それはMiCURAの事業やSBANAの活動を通して、現地の造り手をサポートするモチベーションへと繋がりました。
「『外から入るのが難しいなら、酒造りを外へ持っていけばいいんじゃないか?』というアイデアが浮かんだんです。共通の価値観を持ち保守的な業界に外から新しい刺激がぶつかっていけば、破壊的なイノベーションを起こせるかもしれない。酒造免許の新規発行も賃金の設定も、やろうと思って簡単に変わるものではなく、危機意識や必要に駆られて初めて改革できることだと思います」
アメリカの現地蔵では、フルーツやスパイスを注入したお酒や、おしゃれなグラフィックの缶入り商品など、斬新なアイデアによる新しいSAKEが次々と誕生しています。MiCURAのユーザーも、クリエイティブなアイデアを取り入れながら自分なりのSAKEを造っていて、そうした姿から伊澤さん自身も刺激を受けることは多いのだとか。

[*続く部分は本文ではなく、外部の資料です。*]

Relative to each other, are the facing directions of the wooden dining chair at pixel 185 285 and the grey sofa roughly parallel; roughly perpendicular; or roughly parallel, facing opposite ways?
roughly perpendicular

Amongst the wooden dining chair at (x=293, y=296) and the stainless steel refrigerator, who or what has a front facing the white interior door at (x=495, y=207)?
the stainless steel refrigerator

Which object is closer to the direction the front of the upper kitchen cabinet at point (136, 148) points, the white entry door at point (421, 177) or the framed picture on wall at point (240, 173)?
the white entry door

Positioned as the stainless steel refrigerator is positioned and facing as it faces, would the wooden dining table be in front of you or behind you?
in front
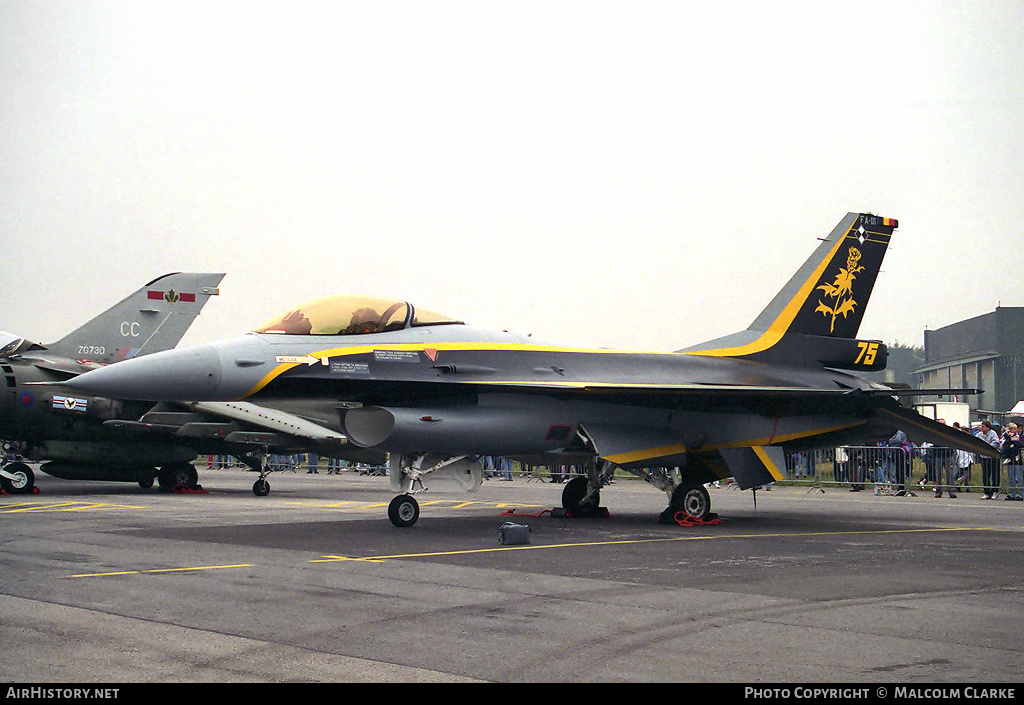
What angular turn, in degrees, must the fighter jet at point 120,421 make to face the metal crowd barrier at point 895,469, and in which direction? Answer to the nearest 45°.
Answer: approximately 135° to its left

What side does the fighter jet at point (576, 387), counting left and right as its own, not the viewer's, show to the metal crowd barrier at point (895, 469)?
back

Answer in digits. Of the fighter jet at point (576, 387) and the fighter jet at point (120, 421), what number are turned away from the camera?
0

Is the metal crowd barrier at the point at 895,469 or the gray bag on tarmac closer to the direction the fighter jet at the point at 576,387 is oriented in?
the gray bag on tarmac

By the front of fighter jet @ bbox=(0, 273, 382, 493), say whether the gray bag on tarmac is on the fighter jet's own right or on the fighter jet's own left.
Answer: on the fighter jet's own left

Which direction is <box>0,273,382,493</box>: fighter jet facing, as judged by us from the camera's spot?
facing the viewer and to the left of the viewer

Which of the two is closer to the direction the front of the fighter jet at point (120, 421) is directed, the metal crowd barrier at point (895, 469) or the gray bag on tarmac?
the gray bag on tarmac

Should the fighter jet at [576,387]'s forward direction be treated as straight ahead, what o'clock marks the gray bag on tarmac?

「MiCURAでは、現在、台湾の大学や香港のワインスクールと自家醸造の共同プロジェクトを計画しています。日本でできないことが、どんどん海外で実現されていっている。海外から少しずつ刺激や危機感を与えることで、日本国内でもよい方向へ変わっていけばと思います」
伊澤さんが目指すのは、情熱とセンスを持った人たちが性別や国籍などに関係なく酒造りに関われる世界。MiCURAを使ってSAKEの自家醸造を極めたホームブルワーたちが本格的なマイクロブルワリーへと成長し、日本国内の日本酒業界と一緒に切磋琢磨する日は、そう遠くありません。
課題に直面したとき、むしろそれをチャンスだと受け止める「逆転の発想」によって、MiCURAの事業を成長させてきた伊澤さん。
自家醸造を通してSAKEの輪を広げ、各国の醸造家と触れ合っている彼女の瞳には、世界中でSAKEが愛される未来が見えています。